Tax and Superannuation Laws Amendment (2015 Measures No. 2) Bill 2015; Second Reading

12:56 pm

Photo of Arthur SinodinosArthur Sinodinos (NSW, Liberal Party) Share this | Hansard source

That is an example. There are others, Senator Cameron. The important point here is that Labor should not put their head in the sand. We cannot just fund increasing spending. The gap will just open up and the deficit goes up. The deficit goes up, so the debt goes up. Debt is just deferred tax. Sooner or later, you have got to pay it. We cannot just keep kicking the can down the road.

The ratings agencies look at Australia and they look at our debt. When our net debt gets to about 20 per cent of GDP, they will start to ring the alarm bells if we not careful. They will start to say, 'Well, this country isn't on the right path. It's not a sustainable path.' Why is it an issue for us? Because even though we are in the G20 and we are the 12th largest economy in the world, relatively speaking, we are still a small, open economy that is still subject to external crises and still very much subject to foreign investment.

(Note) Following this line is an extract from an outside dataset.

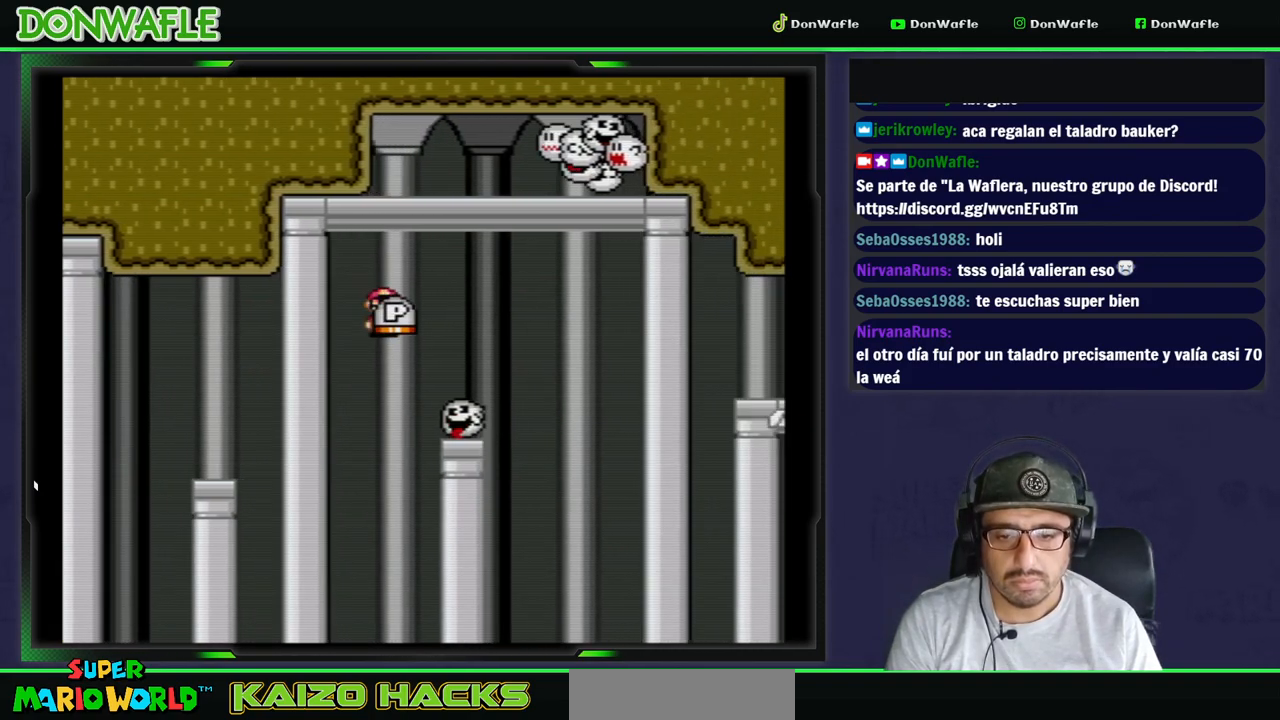
{"buttons": ["A", "X", "DPAD_RIGHT"], "events": [[50, "A", "down"], [317, "A", "up"], [450, "A", "down"]]}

We need to attract foreign investment. A huge amount of that foreign investment into Australia is coming in the form of debt through our banking system, which then gets recycled into housing and so on and so forth. That is why during the global financial crisis, when capital markets froze across the world, we had issues with our banking system and had to provide guarantees for depositors and all the rest of it, as other countries were doing. That was because we were so interconnected with global capital markets.

This is an important bill. It is a further instalment and a further down payment on our second budget. It is an important budget which also rightly recognised the role of small businesses in our economy. It had a range of measures to support small business by cutting tax to those businesses in the tax net, giving a benefit and giving instant asset write-offs of up to $20,000 from now until 2017-18 to those businesses who are not incorporated and who are not in the tax net. They are very important measures, all of which are meant to promote the small business sector of the economy. That is a sector where you get the new enterprises which are potentially the medium and large enterprises of the future—the start-ups.

That is why we have also made good on our promise to fix up employee share ownership, which Labor had botched in 2009. That is because people who work in start-ups cannot be paid an appropriate salary, but they will take a cut of the upside of what happens when the value of a company or a start-up goes up when they finally commercialise a major new product, process or service. These are very important measures. That start-up economy is something that we need to increasingly nurture.

In my own state of New South Wales, there is a lot of work going on around promoting the fintech sector, which is technology and its application to financial services, which will disrupt existing models. It will disrupt the way the big banks operate and it will provide new products, processes and new ways of doing things. That is very important to us and it, of course, has implications over the next few decades about taxing points and how we tax. As I said before, we are increasingly living in a world where intellectual property is so important. Taxing that properly on an equitable basis between countries is going to be very, very important.

For those who want to see multilateral tax reform—particularly in this area of base erosion, profit shifting and dealing with multinationals—it is very important that the United States of America is persuaded to be as supportive as possible of these measures; without the support of the US, these measures will not be as effective as they should be. That is because so many of the corporations that we are talking about are, at the end of the day, American corporations. I am thinking of Google, Amazon and Microsoft—you can go through the list. One of the challenges we faced, and I faced when I was Assistant Treasurer, was understanding better the business model that underpins these companies and the implications that has for tax. You cannot look at tax, as I said before, through a filter of our local conditions only. You have to look at it in the context of the multilateral rules around all of this.

In the time left to me, I will just say that the OECD has done valuable work in these areas. I think it would be a pity if we just discount that work. It is complicated work; it is complex. In fact, there are people like the former Assistant Treasurer, David Bradbury, who have been involved at the OECD end of all of this. This is important work. It is rigorous. If we do things in tandem with other countries, we will get the best possible result. On that point, I will sit down.